Maraknya tawaran kerja melalui media sosial dan platform digital mendorong Fakultas Hukum Universitas Widya Mataram (UWM) Yogyakarta untuk menguatkan literasi hukum ketenagakerjaan di kalangan pelajar. Melalui kegiatan Pengabdian Kepada Masyarakat bertema “Literasi Hukum Ketenagakerjaan bagi Siswa SMA dalam Konteks Era Kerja Fleksibel”, Fakultas Hukum bersama Lembaga Penelitian dan Pengabdian Masyarakat (LPPM) UWM mengajak generasi muda lebih kritis dalam menyikapi berbagai peluang kerja yang beredar di ruang digital.
Kegiatan ini diikuti oleh puluhan siswa kelas XII SMA Islam 1 Gamping tersebut menyoroti fenomena meningkatnya keterlibatan pelajar dan generasi muda dalam pekerjaan paruh waktu, freelance, affiliate marketing, hingga berbagai pekerjaan berbasis platform digital yang kini semakin mudah diakses melalui media sosial.
Dosen Fakultas Hukum UWM, Elza Qorina Pangestika, S.H., M.H., menjelaskan bahwa kemudahan akses terhadap informasi lowongan kerja di era digital tidak selalu diikuti dengan pemahaman hukum yang memadai.

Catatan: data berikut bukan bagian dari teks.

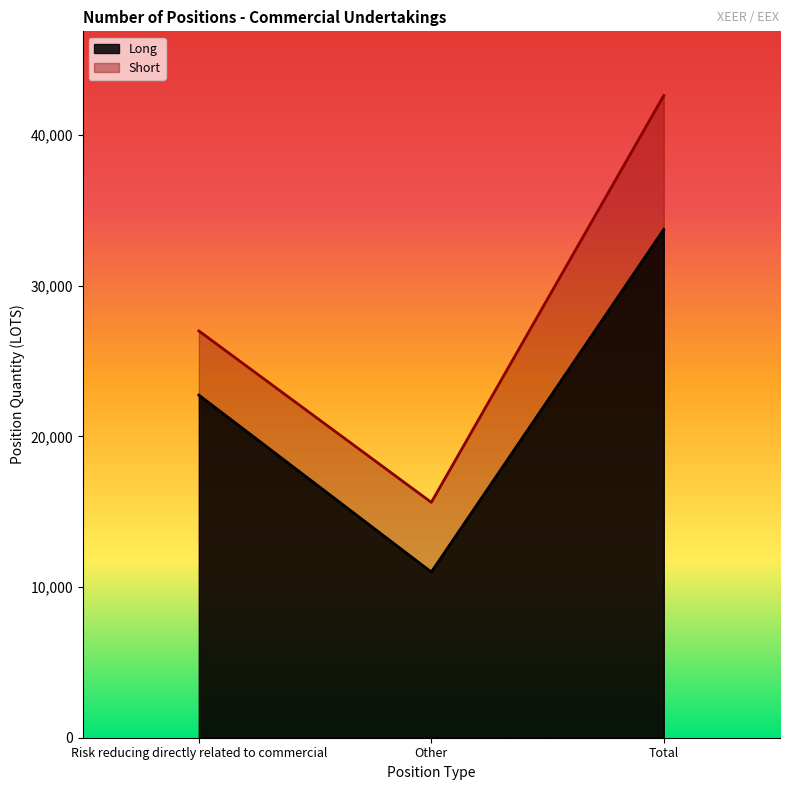

Which has a higher value, Other or Total?

Total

“Anak-anak muda saat ini sangat dekat dengan media sosial. Banyak peluang kerja yang memang lahir dari perkembangan teknologi, tetapi di sisi lain tidak sedikit penipuan berkedok lowongan kerja yang menyasar pelajar dan generasi muda,” ujarnya.
Menurut Elza, salah satu modus yang sering ditemukan adalah tawaran pekerjaan dengan iming-iming penghasilan besar tanpa pengalaman kerja, namun kemudian meminta calon pekerja melakukan transfer sejumlah uang dengan alasan administrasi, pelatihan, atau deposit tertentu.

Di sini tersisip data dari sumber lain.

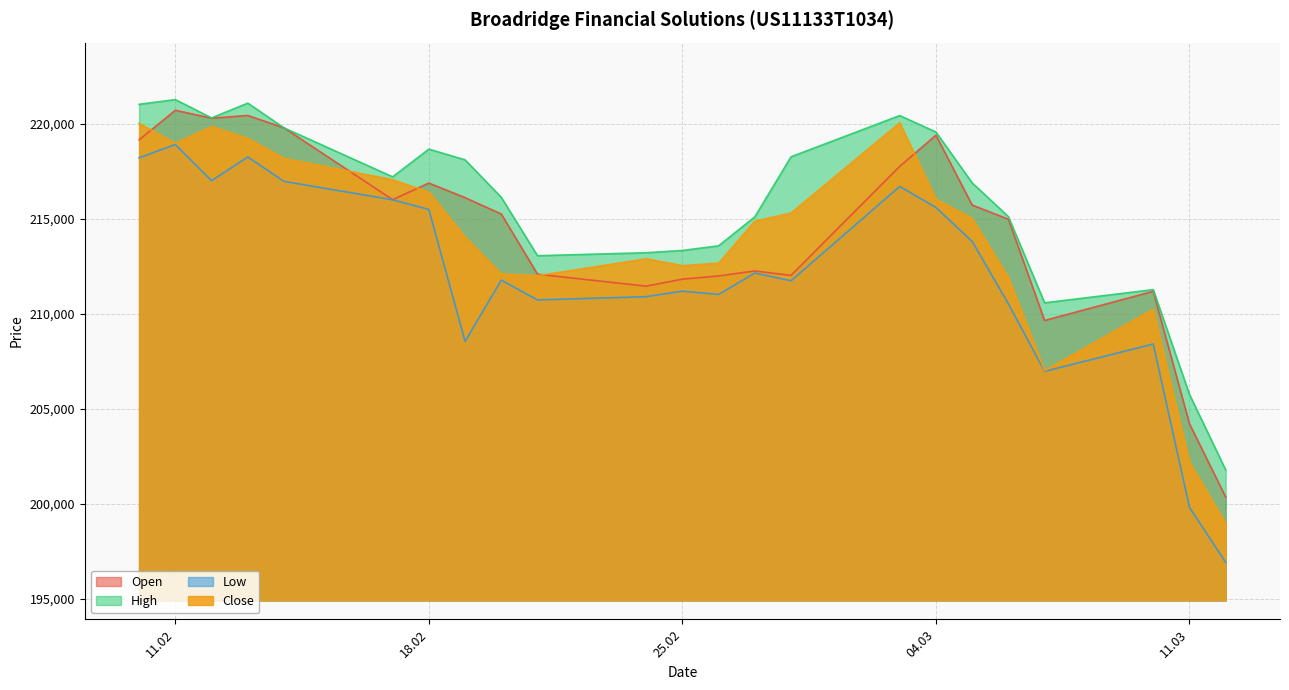

How many values in the Open series are below 215263?

11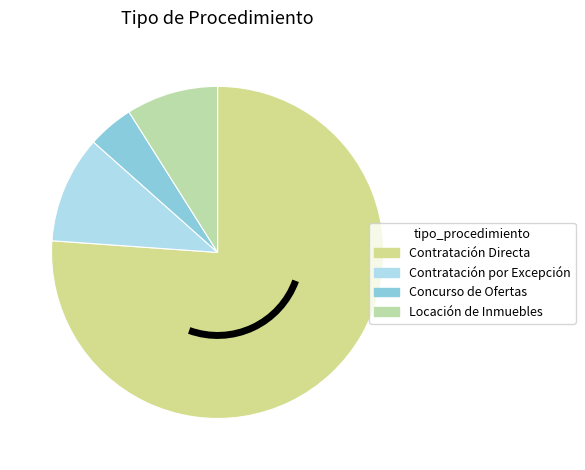

The Locación de Inmuebles slice represents 9% of the pie. True or false?

True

“Ketika ada tawaran kerja yang meminta uang di awal, identitas perusahaan tidak jelas, atau menjanjikan penghasilan yang tidak masuk akal, maka masyarakat perlu meningkatkan kewaspadaan. Generasi muda harus memahami bahwa tidak semua peluang kerja yang terlihat menarik benar-benar aman,” tambah Kepala Pusat Studi Hukum Ketenagakerjaan UWM ini.

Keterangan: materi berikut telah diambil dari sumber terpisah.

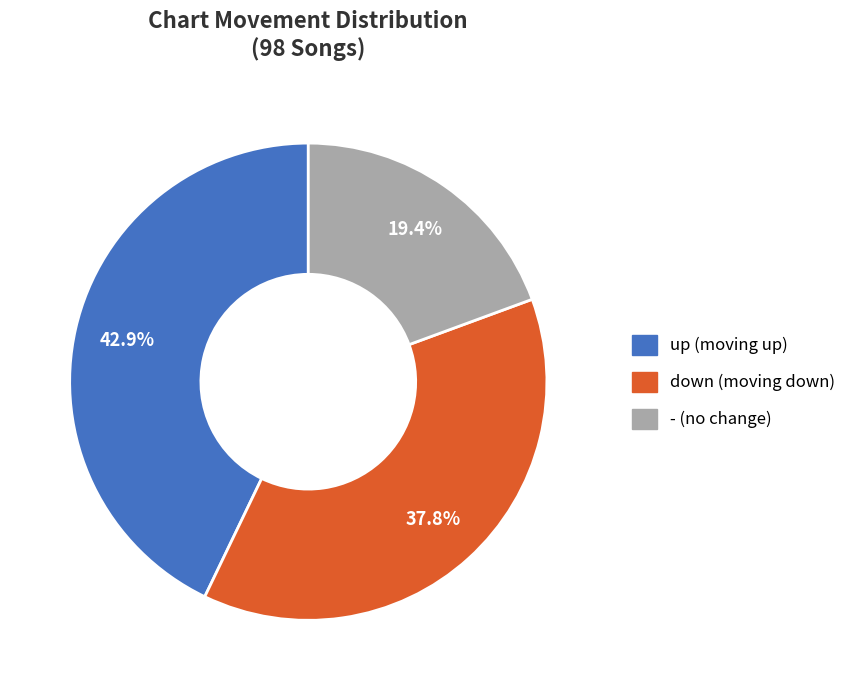

Count the number of slices in the pie.

3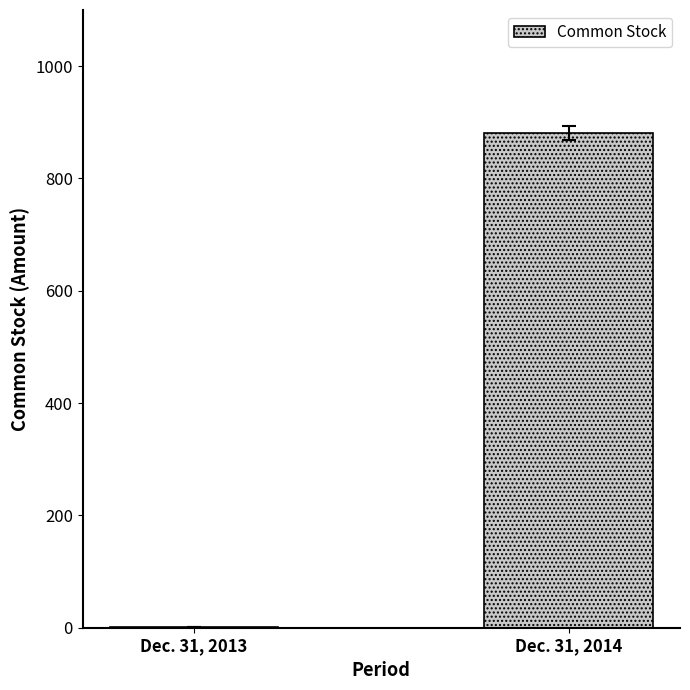

How many data points does each series have?

2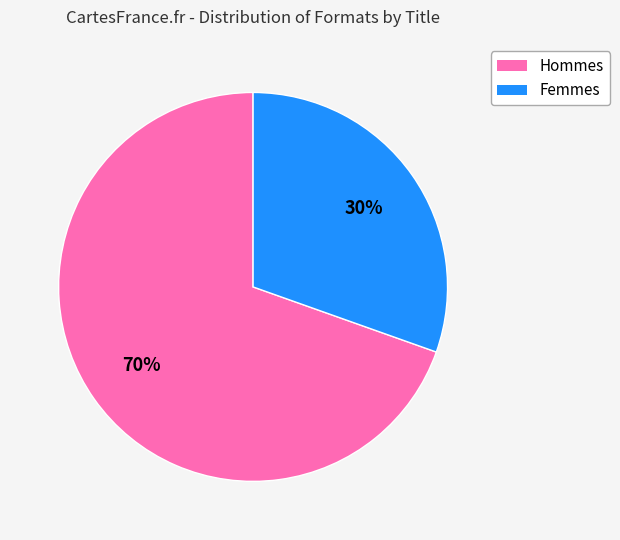

Does any single category account for the majority?

Yes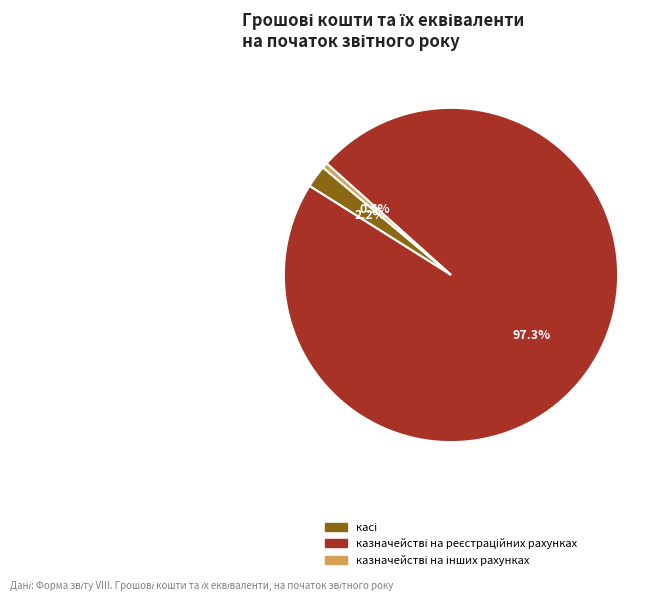

Is there any slice that represents more than half of the pie?

Yes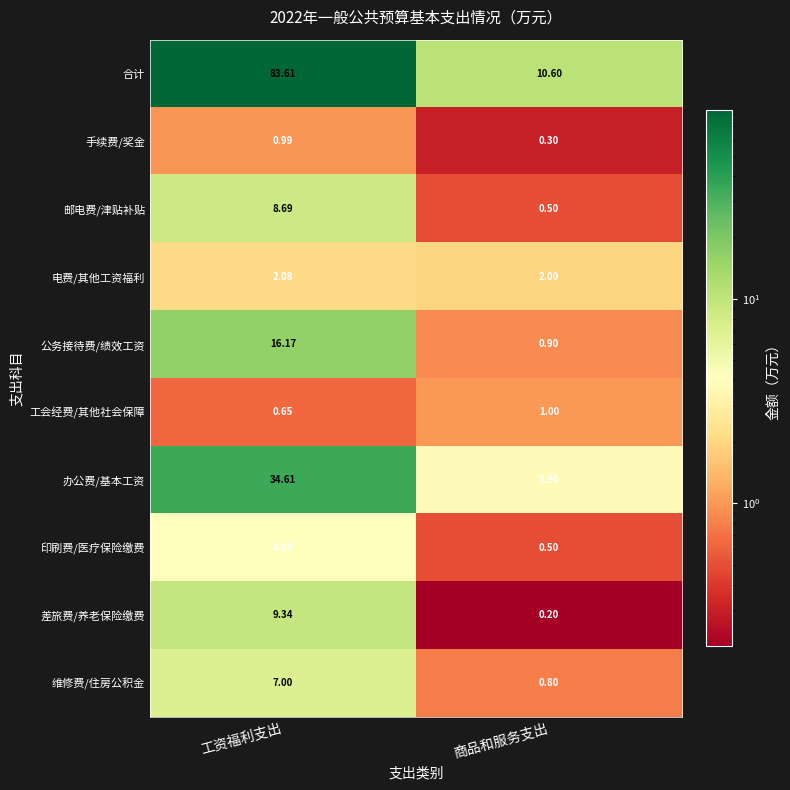

At which category is the sum across all series the highest?

工资福利支出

Dalam kegiatan tersebut, peserta diajak mengenali hak-hak dasar pekerja muda, memahami perbedaan antara magang dan hubungan kerja, serta mempelajari cara mengidentifikasi tawaran kerja yang berpotensi merugikan. Materi disampaikan secara interaktif melalui simulasi kasus dan diskusi yang dekat dengan pengalaman keseharian siswa.
Antusiasme peserta terlihat selama sesi berlangsung. Para siswa aktif berdiskusi mengenai berbagai contoh lowongan kerja yang banyak ditemukan di Instagram, TikTok, Telegram, maupun WhatsApp. Melalui pendekatan tersebut, peserta tidak hanya memahami aspek hukum ketenagakerjaan secara teoritis, tetapi juga mampu menerapkannya dalam situasi yang mungkin mereka hadapi di masa depan.
Sebagai pesan utama, Elza memperkenalkan konsep sederhana “3T”, yaitu Tahu Pekerjaannya, Tahu Haknya, dan Tahu Risikonya. Konsep tersebut diharapkan menjadi bekal bagi generasi muda sebelum memasuki dunia kerja yang semakin fleksibel dan terdigitalisasi.
Melalui kegiatan ini, Fakultas Hukum UWM menegaskan komitmennya untuk terus hadir memberikan edukasi hukum yang relevan dengan perkembangan zaman. Penguatan literasi hukum sejak usia sekolah dinilai penting agar generasi muda tidak hanya siap memasuki dunia kerja, tetapi juga mampu melindungi dirinya dari berbagai bentuk pelanggaran hak dan praktik kerja yang merugikan.
“Generasi muda harus menjadi pencari kerja yang cerdas. Tidak cukup hanya mampu mencari peluang, tetapi juga harus mampu mengenali risiko dan memahami hak-haknya sebagai calon pekerja,” pungkas Elza.